There is no debate that the footage of the hearing was recorded, sent to the journalist, and then a six-second shot was included in the report which was broadcast to around 500,000 people. What was in debate was the level of the fine that should be levied against the BBC for such a breach, particularly due to their ‘confusion’ around virtual hearings being recorded.
In re Yaxley-Lennon  EWCA Crim 1856  1 WLR 5400 at , the Court of Appeal set out the factors which would be likely to be relevant to cases involving breach of reporting restrictions, namely:
- The effect or potential consequences of the breach upon the trial or trials and those participating in them;
- The scale of the breach, with particular reference to the numbers of people to whom the report was made, over what period and the medium or media through which it was made;
- The gravity of the offences being tried in the trial or trials to which the reporting restrictions applied;
- The contemnor's level of culpability and his or her reasons for acting in breach of the reporting restrictions;
- Whether or not the contempt was aggravated by subsequent defiance or lack of remorse;
- The scale of sentences in similar cases, albeit each case must turn on its own facts;
- The antecedents, personal circumstances and characteristics of the contemnor; and
- Whether a special deterrent was needed in the particular circumstances of the case.

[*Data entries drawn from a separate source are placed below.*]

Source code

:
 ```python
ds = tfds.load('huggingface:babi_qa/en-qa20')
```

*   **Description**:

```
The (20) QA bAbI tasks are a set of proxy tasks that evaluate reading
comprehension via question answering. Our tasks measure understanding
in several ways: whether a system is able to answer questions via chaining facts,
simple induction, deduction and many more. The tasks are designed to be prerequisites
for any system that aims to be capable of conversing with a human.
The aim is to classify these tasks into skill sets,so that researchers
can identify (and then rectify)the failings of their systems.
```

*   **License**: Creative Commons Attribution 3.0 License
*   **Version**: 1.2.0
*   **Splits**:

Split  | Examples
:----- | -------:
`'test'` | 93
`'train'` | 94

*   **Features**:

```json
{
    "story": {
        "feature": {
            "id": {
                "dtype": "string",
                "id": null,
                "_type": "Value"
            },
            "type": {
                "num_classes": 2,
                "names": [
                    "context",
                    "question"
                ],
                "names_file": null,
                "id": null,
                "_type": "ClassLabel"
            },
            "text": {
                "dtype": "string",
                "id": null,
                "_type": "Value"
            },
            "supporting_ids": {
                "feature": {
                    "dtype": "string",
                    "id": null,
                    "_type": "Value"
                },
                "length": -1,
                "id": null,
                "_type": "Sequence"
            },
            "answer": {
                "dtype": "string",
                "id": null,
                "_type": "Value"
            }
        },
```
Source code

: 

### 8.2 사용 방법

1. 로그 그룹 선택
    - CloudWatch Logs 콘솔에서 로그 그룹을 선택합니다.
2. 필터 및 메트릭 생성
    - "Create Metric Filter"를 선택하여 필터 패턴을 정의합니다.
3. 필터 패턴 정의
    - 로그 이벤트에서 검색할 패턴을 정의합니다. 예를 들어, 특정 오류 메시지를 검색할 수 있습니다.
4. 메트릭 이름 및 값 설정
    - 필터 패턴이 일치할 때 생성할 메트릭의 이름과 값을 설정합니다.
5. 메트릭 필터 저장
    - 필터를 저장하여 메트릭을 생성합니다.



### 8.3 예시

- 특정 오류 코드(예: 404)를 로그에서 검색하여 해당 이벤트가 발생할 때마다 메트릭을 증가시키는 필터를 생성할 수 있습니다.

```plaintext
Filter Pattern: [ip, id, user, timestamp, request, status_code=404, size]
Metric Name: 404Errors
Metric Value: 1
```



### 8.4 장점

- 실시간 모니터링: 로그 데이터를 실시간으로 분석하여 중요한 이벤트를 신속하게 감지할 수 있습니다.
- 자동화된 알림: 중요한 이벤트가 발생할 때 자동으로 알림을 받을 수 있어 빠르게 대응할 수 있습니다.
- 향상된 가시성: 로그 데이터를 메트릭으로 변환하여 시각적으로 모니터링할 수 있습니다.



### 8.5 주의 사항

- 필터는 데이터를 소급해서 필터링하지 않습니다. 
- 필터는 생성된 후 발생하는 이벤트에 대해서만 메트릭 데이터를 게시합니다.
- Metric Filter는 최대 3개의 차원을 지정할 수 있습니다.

It was decided that “the recording was a deliberate and pre-planned act, even though there was no intention on the part of those responsible to act unlawfully.” 
The Judge ordered the BBC to pay damages of £28,000. The contempt would have merited a fine of £40,000 - £45,000, but the figure was reduced by about a third because of the BBC’s swift acceptance of liability and apology.
Conclusion - A Warning to those in Zoom hearings
Notably, Warby J and Andrews LJ stated that “It is of very limited mitigation that all the journalists were operating in a world in which Zoom or similar remote platforms had become the new normality. Any competent journalist should know, without having to stop to think about it, that court proceedings are in a different category to proceedings in Parliament or other types of meetings which would have to be held remotely because of the pandemic, such as briefings by the police.” 
“It was an aggravating factor that the BBC is the principal news provider in this country and that this unfortunate sequence of acts in contempt of Court was a departure from the high standards that are rightly expected of it and which it sets for itself.” 
This is a stern reminder that it is not an excuse for journalists to argue that they were ignorant to the restrictions around recording court cases. What should be taken away from this case is that whether a hearing is on Zoom, Sightlink or in a courtroom, the laws around acceptable behaviour and recordings still apply.
Virtual Court is still Court.
*This information is for guidance purposes only and does not constitute, nor should be regarded, as a substitute for taking legal advice that is tailored to your circumstances.